** Supplied records follows **
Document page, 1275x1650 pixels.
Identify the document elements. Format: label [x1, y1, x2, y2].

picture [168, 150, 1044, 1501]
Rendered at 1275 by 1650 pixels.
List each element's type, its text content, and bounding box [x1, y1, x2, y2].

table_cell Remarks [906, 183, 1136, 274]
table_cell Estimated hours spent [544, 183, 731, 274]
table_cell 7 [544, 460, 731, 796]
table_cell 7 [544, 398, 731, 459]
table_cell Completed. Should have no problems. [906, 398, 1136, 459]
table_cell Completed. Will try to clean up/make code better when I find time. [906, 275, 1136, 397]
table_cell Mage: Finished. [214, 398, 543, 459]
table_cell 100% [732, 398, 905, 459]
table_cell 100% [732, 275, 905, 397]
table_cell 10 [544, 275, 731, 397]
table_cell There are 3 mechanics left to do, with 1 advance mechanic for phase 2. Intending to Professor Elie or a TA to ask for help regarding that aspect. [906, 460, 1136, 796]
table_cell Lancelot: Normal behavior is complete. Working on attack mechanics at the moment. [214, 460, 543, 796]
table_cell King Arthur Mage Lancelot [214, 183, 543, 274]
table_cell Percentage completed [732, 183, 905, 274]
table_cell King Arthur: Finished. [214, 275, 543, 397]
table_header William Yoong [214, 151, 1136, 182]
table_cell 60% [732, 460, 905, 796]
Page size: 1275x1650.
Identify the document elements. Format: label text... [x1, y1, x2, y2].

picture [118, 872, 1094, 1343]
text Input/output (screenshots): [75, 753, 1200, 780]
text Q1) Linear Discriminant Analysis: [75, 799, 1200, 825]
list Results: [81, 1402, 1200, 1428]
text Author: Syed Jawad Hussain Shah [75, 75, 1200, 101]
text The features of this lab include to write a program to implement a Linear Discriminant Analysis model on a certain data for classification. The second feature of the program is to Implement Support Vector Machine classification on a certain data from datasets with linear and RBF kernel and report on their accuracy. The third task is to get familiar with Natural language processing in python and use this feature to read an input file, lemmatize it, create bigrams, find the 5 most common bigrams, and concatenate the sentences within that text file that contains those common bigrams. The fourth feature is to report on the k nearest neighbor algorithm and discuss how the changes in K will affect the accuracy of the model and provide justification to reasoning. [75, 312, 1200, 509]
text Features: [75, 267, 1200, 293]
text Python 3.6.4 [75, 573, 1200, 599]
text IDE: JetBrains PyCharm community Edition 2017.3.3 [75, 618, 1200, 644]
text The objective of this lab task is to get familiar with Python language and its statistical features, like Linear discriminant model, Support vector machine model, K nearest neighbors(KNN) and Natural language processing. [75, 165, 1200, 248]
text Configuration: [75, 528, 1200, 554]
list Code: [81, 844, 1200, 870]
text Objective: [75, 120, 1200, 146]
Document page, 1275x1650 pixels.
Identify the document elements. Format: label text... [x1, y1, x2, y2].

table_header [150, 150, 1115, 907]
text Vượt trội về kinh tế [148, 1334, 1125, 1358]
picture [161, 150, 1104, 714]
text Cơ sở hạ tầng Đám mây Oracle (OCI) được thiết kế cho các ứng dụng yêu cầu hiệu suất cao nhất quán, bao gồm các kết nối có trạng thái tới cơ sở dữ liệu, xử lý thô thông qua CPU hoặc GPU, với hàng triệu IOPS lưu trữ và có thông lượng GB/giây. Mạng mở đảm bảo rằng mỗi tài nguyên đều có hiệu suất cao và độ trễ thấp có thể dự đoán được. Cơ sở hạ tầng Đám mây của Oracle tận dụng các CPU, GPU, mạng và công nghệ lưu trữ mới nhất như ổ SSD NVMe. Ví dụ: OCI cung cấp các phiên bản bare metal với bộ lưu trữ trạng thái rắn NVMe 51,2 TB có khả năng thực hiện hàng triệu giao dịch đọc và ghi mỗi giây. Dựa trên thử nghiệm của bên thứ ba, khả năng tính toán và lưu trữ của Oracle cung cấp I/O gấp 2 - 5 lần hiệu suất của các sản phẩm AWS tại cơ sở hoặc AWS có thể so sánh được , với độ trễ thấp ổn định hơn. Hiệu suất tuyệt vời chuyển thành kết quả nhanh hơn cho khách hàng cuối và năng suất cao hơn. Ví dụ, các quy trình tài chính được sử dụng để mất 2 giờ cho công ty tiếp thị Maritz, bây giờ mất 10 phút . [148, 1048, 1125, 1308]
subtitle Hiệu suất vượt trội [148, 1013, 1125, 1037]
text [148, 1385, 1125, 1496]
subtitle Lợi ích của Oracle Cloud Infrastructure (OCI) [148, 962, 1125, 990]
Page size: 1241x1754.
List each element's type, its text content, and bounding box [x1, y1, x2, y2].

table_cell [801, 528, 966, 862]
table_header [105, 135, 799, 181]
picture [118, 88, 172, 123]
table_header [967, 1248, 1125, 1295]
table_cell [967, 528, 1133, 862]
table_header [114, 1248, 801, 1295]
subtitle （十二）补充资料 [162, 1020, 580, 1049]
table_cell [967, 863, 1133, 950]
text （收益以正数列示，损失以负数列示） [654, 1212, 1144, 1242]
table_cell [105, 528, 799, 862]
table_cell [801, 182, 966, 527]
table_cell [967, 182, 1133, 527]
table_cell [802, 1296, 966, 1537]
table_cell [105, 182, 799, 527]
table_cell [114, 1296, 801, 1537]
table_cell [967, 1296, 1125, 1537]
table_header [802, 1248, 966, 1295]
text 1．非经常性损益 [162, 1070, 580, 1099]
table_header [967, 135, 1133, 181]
** End of Supplied records **
» Your objective: Print every record exactly as it was given.

» Answer to the exercise:
Document page, 1275x1650 pixels.
Identify the document elements. Format: label [x1, y1, x2, y2].

picture [168, 150, 1044, 1501]
Rendered at 1275 by 1650 pixels.
List each element's type, its text content, and bounding box [x1, y1, x2, y2].

table_cell Remarks [906, 183, 1136, 274]
table_cell Estimated hours spent [544, 183, 731, 274]
table_cell 7 [544, 460, 731, 796]
table_cell 7 [544, 398, 731, 459]
table_cell Completed. Should have no problems. [906, 398, 1136, 459]
table_cell Completed. Will try to clean up/make code better when I find time. [906, 275, 1136, 397]
table_cell Mage: Finished. [214, 398, 543, 459]
table_cell 100% [732, 398, 905, 459]
table_cell 100% [732, 275, 905, 397]
table_cell 10 [544, 275, 731, 397]
table_cell There are 3 mechanics left to do, with 1 advance mechanic for phase 2. Intending to Professor Elie or a TA to ask for help regarding that aspect. [906, 460, 1136, 796]
table_cell Lancelot: Normal behavior is complete. Working on attack mechanics at the moment. [214, 460, 543, 796]
table_cell King Arthur Mage Lancelot [214, 183, 543, 274]
table_cell Percentage completed [732, 183, 905, 274]
table_cell King Arthur: Finished. [214, 275, 543, 397]
table_header William Yoong [214, 151, 1136, 182]
table_cell 60% [732, 460, 905, 796]
Page size: 1275x1650.
Identify the document elements. Format: label text... [x1, y1, x2, y2].

picture [118, 872, 1094, 1343]
text Input/output (screenshots): [75, 753, 1200, 780]
text Q1) Linear Discriminant Analysis: [75, 799, 1200, 825]
list Results: [81, 1402, 1200, 1428]
text Author: Syed Jawad Hussain Shah [75, 75, 1200, 101]
text The features of this lab include to write a program to implement a Linear Discriminant Analysis model on a certain data for classification. The second feature of the program is to Implement Support Vector Machine classification on a certain data from datasets with linear and RBF kernel and report on their accuracy. The third task is to get familiar with Natural language processing in python and use this feature to read an input file, lemmatize it, create bigrams, find the 5 most common bigrams, and concatenate the sentences within that text file that contains those common bigrams. The fourth feature is to report on the k nearest neighbor algorithm and discuss how the changes in K will affect the accuracy of the model and provide justification to reasoning. [75, 312, 1200, 509]
text Features: [75, 267, 1200, 293]
text Python 3.6.4 [75, 573, 1200, 599]
text IDE: JetBrains PyCharm community Edition 2017.3.3 [75, 618, 1200, 644]
text The objective of this lab task is to get familiar with Python language and its statistical features, like Linear discriminant model, Support vector machine model, K nearest neighbors(KNN) and Natural language processing. [75, 165, 1200, 248]
text Configuration: [75, 528, 1200, 554]
list Code: [81, 844, 1200, 870]
text Objective: [75, 120, 1200, 146]
Document page, 1275x1650 pixels.
Identify the document elements. Format: label text... [x1, y1, x2, y2].

table_header [150, 150, 1115, 907]
text Vượt trội về kinh tế [148, 1334, 1125, 1358]
picture [161, 150, 1104, 714]
text Cơ sở hạ tầng Đám mây Oracle (OCI) được thiết kế cho các ứng dụng yêu cầu hiệu suất cao nhất quán, bao gồm các kết nối có trạng thái tới cơ sở dữ liệu, xử lý thô thông qua CPU hoặc GPU, với hàng triệu IOPS lưu trữ và có thông lượng GB/giây. Mạng mở đảm bảo rằng mỗi tài nguyên đều có hiệu suất cao và độ trễ thấp có thể dự đoán được. Cơ sở hạ tầng Đám mây của Oracle tận dụng các CPU, GPU, mạng và công nghệ lưu trữ mới nhất như ổ SSD NVMe. Ví dụ: OCI cung cấp các phiên bản bare metal với bộ lưu trữ trạng thái rắn NVMe 51,2 TB có khả năng thực hiện hàng triệu giao dịch đọc và ghi mỗi giây. Dựa trên thử nghiệm của bên thứ ba, khả năng tính toán và lưu trữ của Oracle cung cấp I/O gấp 2 - 5 lần hiệu suất của các sản phẩm AWS tại cơ sở hoặc AWS có thể so sánh được , với độ trễ thấp ổn định hơn. Hiệu suất tuyệt vời chuyển thành kết quả nhanh hơn cho khách hàng cuối và năng suất cao hơn. Ví dụ, các quy trình tài chính được sử dụng để mất 2 giờ cho công ty tiếp thị Maritz, bây giờ mất 10 phút . [148, 1048, 1125, 1308]
subtitle Hiệu suất vượt trội [148, 1013, 1125, 1037]
text [148, 1385, 1125, 1496]
subtitle Lợi ích của Oracle Cloud Infrastructure (OCI) [148, 962, 1125, 990]
Page size: 1241x1754.
List each element's type, its text content, and bounding box [x1, y1, x2, y2].

table_cell [801, 528, 966, 862]
table_header [105, 135, 799, 181]
picture [118, 88, 172, 123]
table_header [967, 1248, 1125, 1295]
table_cell [967, 528, 1133, 862]
table_header [114, 1248, 801, 1295]
subtitle （十二）补充资料 [162, 1020, 580, 1049]
table_cell [967, 863, 1133, 950]
text （收益以正数列示，损失以负数列示） [654, 1212, 1144, 1242]
table_cell [105, 528, 799, 862]
table_cell [801, 182, 966, 527]
table_cell [967, 182, 1133, 527]
table_cell [802, 1296, 966, 1537]
table_cell [105, 182, 799, 527]
table_cell [114, 1296, 801, 1537]
table_cell [967, 1296, 1125, 1537]
table_header [802, 1248, 966, 1295]
text 1．非经常性损益 [162, 1070, 580, 1099]
table_header [967, 135, 1133, 181]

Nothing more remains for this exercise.